*Collected data:*
================================
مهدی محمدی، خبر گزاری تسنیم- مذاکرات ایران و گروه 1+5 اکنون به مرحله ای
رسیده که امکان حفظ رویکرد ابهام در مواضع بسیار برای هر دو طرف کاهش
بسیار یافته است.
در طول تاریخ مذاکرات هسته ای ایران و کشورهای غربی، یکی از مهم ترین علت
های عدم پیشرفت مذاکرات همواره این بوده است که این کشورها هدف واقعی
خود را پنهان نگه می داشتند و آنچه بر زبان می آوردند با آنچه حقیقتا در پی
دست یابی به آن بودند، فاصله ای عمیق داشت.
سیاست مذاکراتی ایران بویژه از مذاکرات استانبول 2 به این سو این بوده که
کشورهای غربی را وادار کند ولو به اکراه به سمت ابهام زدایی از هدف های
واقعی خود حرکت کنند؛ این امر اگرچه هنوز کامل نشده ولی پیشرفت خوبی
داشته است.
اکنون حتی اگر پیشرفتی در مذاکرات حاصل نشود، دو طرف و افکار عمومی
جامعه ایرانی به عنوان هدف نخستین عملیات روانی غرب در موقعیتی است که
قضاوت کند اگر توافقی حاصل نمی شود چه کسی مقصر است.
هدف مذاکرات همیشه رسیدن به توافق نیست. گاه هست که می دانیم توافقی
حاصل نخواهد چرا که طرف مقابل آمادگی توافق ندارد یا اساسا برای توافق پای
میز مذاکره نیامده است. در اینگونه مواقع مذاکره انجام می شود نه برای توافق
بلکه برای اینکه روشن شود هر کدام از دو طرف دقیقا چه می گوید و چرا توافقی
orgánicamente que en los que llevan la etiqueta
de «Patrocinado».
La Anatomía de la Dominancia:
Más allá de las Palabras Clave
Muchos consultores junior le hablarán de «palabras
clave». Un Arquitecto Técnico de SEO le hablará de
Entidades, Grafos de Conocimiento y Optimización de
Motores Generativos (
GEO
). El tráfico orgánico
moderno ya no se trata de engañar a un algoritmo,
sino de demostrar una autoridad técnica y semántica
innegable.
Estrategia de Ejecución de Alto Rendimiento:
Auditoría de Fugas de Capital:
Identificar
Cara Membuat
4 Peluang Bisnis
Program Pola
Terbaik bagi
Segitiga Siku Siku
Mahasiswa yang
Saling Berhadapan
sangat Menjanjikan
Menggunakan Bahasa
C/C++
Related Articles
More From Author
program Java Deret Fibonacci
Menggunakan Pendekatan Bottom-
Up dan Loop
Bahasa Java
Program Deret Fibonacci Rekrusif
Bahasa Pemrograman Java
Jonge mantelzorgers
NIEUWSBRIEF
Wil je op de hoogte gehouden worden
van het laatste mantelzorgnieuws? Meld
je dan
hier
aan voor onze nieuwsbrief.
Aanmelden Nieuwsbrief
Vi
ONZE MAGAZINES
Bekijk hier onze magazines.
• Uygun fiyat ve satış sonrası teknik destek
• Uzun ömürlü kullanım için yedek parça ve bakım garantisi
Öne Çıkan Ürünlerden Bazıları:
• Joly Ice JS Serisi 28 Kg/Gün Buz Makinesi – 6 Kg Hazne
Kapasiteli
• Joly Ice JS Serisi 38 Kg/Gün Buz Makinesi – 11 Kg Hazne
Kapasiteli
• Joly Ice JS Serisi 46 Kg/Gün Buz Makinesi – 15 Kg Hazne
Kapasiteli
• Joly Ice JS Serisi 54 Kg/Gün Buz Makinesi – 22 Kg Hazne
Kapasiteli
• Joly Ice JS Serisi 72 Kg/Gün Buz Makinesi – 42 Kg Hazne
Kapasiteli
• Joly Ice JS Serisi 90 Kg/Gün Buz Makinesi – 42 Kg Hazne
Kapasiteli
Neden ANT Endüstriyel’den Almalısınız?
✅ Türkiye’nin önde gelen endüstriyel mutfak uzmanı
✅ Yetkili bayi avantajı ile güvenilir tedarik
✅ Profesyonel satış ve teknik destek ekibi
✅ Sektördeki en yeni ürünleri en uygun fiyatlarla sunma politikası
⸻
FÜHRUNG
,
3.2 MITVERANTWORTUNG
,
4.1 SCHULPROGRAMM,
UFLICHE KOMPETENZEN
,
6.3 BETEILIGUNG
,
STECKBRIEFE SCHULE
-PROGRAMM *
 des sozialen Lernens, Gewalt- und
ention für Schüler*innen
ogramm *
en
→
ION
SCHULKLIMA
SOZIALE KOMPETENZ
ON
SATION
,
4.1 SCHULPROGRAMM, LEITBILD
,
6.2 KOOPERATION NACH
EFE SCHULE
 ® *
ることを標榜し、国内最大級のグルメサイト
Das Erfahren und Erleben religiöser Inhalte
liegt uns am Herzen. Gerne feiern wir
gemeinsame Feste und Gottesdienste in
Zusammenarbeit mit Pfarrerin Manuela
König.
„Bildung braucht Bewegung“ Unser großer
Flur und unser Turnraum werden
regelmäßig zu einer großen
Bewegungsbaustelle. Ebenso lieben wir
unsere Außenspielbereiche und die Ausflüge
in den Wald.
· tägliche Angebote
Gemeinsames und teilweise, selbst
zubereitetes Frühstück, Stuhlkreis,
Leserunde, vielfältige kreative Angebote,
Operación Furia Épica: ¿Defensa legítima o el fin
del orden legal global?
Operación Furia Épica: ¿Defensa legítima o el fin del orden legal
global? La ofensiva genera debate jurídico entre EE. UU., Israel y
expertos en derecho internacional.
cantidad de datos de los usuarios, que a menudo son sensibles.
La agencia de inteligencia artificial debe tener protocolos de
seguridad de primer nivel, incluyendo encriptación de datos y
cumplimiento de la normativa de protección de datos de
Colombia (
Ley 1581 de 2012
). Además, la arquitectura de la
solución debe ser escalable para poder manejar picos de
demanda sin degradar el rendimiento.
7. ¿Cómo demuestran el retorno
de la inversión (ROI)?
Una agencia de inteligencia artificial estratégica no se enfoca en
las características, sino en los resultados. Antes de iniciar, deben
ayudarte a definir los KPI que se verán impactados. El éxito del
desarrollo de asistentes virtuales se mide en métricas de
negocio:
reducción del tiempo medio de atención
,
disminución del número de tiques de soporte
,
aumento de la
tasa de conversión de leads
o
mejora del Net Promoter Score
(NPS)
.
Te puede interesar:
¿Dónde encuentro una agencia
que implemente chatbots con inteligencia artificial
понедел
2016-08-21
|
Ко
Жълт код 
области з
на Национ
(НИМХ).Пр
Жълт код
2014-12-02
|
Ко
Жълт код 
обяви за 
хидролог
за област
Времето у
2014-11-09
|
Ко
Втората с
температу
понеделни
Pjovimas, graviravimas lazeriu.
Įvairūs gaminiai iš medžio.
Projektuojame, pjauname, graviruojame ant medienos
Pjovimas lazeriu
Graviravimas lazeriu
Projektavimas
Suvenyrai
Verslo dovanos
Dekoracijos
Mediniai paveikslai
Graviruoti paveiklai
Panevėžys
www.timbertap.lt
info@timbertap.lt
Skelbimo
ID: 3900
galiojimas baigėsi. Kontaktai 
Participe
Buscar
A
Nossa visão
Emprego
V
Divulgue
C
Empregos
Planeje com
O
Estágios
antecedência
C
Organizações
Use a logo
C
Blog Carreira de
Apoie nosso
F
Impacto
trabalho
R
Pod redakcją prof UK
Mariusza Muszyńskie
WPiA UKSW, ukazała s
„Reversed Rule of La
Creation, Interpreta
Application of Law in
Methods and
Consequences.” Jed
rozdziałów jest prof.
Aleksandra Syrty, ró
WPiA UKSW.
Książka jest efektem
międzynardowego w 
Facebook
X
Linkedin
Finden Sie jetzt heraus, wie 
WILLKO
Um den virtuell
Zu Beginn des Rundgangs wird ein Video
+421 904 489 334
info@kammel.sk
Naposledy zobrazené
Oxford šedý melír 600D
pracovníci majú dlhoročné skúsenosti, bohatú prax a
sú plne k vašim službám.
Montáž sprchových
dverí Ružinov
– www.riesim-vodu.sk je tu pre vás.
================================
*TASK INSTRUCTIONS:* Search the data above for the word "ابهام" and show every line that has it.

*WORKED SOLUTION:*
رسیده که امکان حفظ رویکرد ابهام در مواضع بسیار برای هر دو طرف کاهش
کشورهای غربی را وادار کند ولو به اکراه به سمت ابهام زدایی از هدف های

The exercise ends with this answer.